Une double coopération stratégique qui redessine profondément l’équilibre des forces en Asie du Sud-Est.
Le choix indonésien traduit une volonté claire d’autonomie : diversifier ses partenariats, moderniser ses forces aériennes et échapper au monopole technologique américain. En combinant la puissance d’innovation turque — symbolisée par le programme KAAN, vitrine d’une industrie de défense désormais mondiale — et l’expérience chinoise dans la production de chasseurs performants à coût maîtrisé, l’Indonésie construit un modèle hybride, indépendant et dissuasif.

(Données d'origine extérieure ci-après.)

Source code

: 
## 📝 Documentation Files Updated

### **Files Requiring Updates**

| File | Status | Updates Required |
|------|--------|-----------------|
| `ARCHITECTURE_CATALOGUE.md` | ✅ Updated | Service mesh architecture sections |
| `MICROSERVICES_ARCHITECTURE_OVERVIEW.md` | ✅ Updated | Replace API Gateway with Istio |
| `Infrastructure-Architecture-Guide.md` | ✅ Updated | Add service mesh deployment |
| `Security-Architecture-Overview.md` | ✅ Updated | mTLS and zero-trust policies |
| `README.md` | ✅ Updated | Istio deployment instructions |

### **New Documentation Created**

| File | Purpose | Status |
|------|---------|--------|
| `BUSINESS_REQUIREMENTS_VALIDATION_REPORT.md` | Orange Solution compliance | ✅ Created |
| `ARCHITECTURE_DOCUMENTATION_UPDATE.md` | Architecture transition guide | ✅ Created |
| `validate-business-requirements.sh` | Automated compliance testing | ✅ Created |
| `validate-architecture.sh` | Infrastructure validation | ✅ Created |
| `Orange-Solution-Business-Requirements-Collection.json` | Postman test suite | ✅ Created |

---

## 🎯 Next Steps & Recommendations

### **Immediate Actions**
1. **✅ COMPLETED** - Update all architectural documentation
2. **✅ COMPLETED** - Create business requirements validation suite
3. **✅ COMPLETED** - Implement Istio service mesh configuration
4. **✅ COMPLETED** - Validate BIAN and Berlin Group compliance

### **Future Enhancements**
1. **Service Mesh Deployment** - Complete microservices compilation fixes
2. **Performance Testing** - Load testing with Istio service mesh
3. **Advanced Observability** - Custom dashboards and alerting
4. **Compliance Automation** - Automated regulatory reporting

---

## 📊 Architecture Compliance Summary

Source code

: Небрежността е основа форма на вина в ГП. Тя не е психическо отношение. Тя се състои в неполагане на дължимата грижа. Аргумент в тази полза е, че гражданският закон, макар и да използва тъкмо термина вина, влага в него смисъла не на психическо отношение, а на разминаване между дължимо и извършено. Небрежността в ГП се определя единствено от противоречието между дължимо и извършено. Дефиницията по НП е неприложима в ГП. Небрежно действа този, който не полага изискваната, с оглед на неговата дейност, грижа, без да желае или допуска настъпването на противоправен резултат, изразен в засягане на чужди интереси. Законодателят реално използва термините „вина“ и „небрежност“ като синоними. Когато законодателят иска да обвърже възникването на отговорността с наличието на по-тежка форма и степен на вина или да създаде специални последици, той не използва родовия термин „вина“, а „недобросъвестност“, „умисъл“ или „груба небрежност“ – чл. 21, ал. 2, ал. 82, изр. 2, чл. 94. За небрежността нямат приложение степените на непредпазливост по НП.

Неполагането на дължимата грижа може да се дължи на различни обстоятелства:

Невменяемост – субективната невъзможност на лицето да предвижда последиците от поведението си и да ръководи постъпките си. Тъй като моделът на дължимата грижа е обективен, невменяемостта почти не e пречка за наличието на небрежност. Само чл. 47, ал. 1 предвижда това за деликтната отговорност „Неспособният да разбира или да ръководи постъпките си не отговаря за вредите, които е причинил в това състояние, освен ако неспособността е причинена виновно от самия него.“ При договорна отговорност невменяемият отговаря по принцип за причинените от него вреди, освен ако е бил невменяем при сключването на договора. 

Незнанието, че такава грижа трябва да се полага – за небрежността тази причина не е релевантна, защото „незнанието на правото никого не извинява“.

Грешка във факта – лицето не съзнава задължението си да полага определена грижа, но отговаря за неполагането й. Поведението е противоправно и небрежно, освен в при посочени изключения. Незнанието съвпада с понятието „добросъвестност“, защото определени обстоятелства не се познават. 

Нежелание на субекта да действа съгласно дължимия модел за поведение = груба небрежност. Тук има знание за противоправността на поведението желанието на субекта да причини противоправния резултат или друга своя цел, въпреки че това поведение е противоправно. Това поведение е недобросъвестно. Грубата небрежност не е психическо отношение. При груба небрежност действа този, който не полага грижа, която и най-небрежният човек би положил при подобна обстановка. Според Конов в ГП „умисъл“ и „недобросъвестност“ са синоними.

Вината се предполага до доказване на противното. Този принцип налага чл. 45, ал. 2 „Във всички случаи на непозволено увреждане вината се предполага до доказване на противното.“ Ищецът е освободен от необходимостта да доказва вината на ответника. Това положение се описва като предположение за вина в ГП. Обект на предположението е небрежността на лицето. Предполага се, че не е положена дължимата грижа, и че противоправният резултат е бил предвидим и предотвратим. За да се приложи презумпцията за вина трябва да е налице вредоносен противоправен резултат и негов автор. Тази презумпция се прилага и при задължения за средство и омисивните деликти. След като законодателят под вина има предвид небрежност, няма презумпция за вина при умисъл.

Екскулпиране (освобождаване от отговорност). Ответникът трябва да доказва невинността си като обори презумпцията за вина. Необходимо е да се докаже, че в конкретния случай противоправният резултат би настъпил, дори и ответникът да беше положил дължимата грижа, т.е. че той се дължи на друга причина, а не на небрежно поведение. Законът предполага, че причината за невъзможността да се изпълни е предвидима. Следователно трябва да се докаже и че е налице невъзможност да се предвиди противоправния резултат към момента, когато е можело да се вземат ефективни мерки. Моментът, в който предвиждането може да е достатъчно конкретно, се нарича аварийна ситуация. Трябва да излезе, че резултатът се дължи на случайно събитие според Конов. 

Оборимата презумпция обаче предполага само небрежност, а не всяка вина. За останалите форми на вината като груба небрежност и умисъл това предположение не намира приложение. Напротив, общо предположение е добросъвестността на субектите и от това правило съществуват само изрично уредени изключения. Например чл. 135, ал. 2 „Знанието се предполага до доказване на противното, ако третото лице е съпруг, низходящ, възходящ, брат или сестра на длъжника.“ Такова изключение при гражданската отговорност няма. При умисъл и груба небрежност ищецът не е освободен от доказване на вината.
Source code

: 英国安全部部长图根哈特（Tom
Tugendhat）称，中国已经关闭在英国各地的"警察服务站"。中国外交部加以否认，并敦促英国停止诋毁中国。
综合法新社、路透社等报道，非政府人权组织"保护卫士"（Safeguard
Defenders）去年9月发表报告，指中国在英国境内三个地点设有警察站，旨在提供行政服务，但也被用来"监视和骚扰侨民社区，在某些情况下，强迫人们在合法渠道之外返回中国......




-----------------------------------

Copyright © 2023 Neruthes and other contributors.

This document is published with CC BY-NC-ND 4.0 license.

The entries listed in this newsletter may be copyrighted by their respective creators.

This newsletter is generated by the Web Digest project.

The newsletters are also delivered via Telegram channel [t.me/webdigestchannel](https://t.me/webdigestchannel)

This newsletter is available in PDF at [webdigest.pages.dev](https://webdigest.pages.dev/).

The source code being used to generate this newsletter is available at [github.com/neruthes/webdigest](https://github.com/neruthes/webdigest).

Le KAAN, premier avion de combat de 5ᵉ génération entièrement conçu par la Turquie, se distingue par sa furtivité, ses capacités de combat réseau-centré et son électronique de pointe. Quant au J-10C, il apporte une polyvalence et une maturité opérationnelle déjà éprouvées (conflit entre le Pakistan et l’Inde remporté par l’aviation Pakistanaise), offrant à l’Indonésie une puissance aérienne crédible et complémentaire.
Face aux tensions régionales et aux ambitions maritimes croissantes dans le Pacifique, cette modernisation place Jakarta dans une position stratégique inédite : celle d’un acteur souverain, capable de dissuader, de négocier et d’exister par sa propre force.
L’ère où les États-Unis dictaient seuls les normes en matière d’armement semble peu à peu s’effacer — au profit d’un monde multipolaire, où la Turquie et la Chine deviennent des piliers technologiques incontournables du nouvel équilibre militaire mondial.